The first step in creating an online survey is to decide what you want to know. What is the main thing you want to discover? Start by brainstorming everything you hope to learn from the online survey. Then prioritize the topics you have listed. This process will help you decide how much attention to devote to each item in your online questionnaire.

In deciding what you want to learn from your survey, you need to think about how you are going to use the data you collect. There is not much point in gathering information if you don’t plan to do anything with it. What actions are you prepared to take to address the responses you receive? Will you create new procedures, start a new training program, and change your marketing plans? To make the most of an online survey, you need to ask about subjects you can do something about.

In some rare cases, you might decide that the best response to what you learn from your online survey is to do nothing at all. For example, if you learned that all your employees were completely satisfied with their current health care benefits, you would probably decide to leave well enough alone. Unfortunately, such situations are rare. If you thought everyone was happy with the way things are, you probably wouldn’t have bothered to conduct a survey in the first place.

Brief is Better

People have a limited attention span. Ideally, an online questionnaire should take no more than five minutes to complete. In a typical online survey, people answer an average of five multiple-choice questions a minute. This means that you should probably limit your survey to no more than twenty-five questions. (In building online surveys, remember that one open-ended question equals three multiple-choice questions.)

People are more likely to complete a lengthy survey if they are expecting some kind of reward for making it all the way to the end. For example, people might be willing to answer a long list of questions about their health if they expect to be told at the end how long they are likely to live.

To determine how long it will take to complete your survey, try it out on five or six people. Don’t tell them they are being timed. If you do, they might run through the questions faster than they normally would. If some people take much longer than others, ask them if there were any questions they didn’t understand.

Make Every Question Count

To get the most out of your survey, you have to make every question count. Don’t be satisfied with your first draft. Once you have written a question, try asking the same thing in three or four different ways. This exercise forces you to decide if your first attempt is really the best way to get at the information you want to know.

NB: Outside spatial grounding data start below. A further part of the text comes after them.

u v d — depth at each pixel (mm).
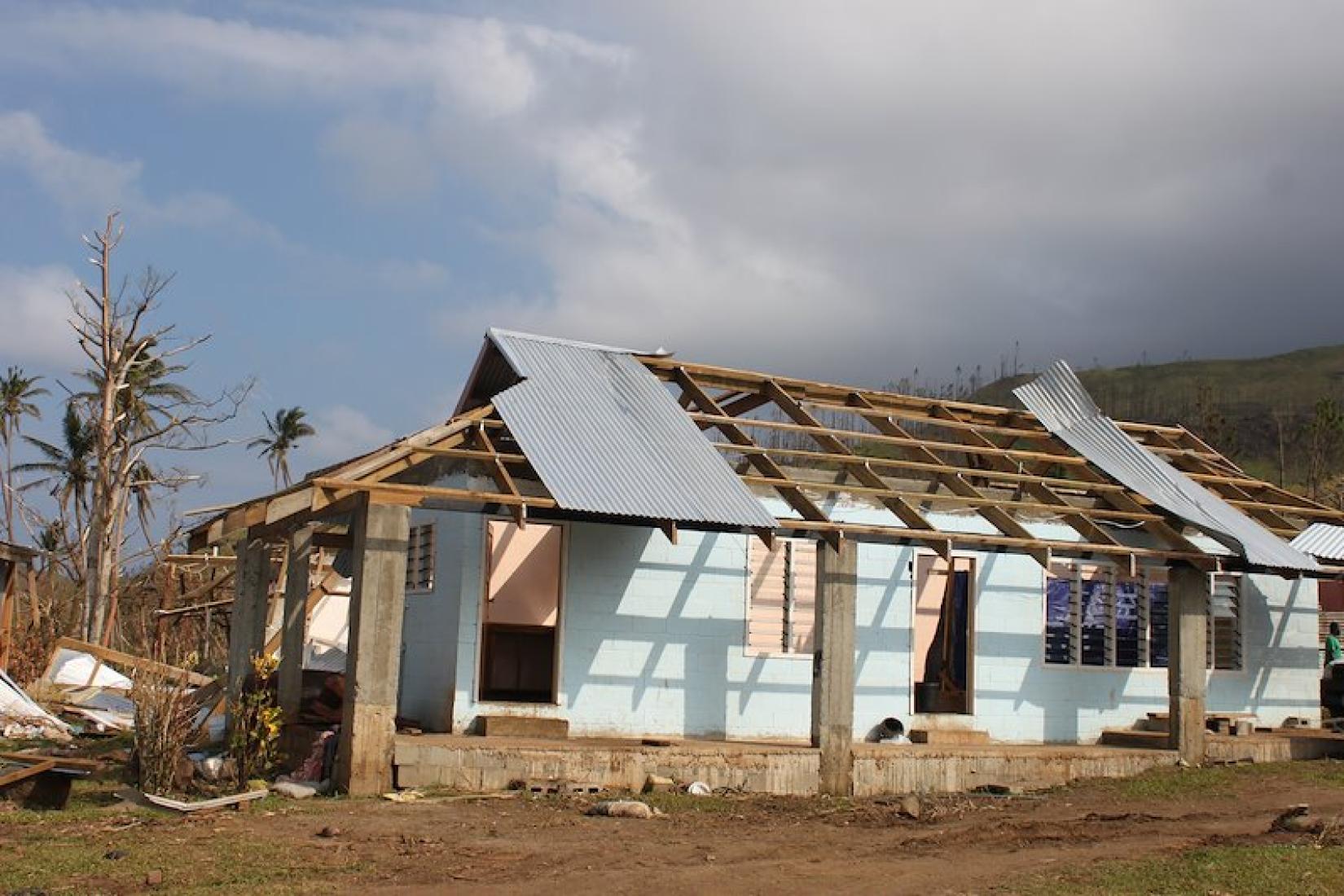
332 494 13453
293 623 16453
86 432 39250
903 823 13047
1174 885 9805
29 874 9141
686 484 15523
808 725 17672
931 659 20234
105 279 29875
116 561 31031
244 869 9523
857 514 18359
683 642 17078
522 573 17438
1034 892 9500
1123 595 20125
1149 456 20797
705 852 10867
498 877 9570
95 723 20312
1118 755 17297
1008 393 81312
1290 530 21000
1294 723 21391
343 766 13273
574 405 16625
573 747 14398
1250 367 107500
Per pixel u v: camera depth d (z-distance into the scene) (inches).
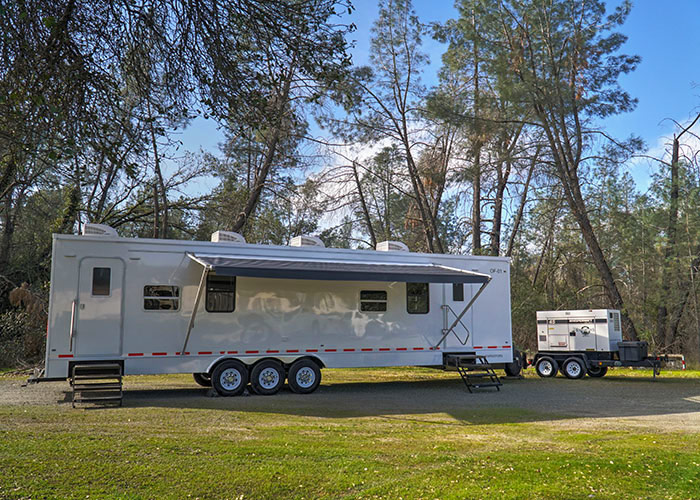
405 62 991.6
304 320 491.8
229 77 266.7
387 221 1196.5
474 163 946.1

Once you have written a few different versions of a question, you can either pick one or combine parts of several to create the best question possible.

Your questions should be clear, brief and easy to read. Avoid unusual vocabulary or jargon that some people might not understand. Keep sentences short and simple.

Beware of Bias

If you really want to know what people think, you need to be careful not to steer them in a particular direction with your questions. The most obvious example of biased questionnaires is the "push polls" used in some political campaigns. A push poll question might ask, "Do you think that Candidate X’s plan to raise taxes will place an unfair burden on the middle class?"

The intent here is not to solicit anyone’s opinion on the candidate’s tax plans. The intent is to suggest that the candidate’s plans are unfair.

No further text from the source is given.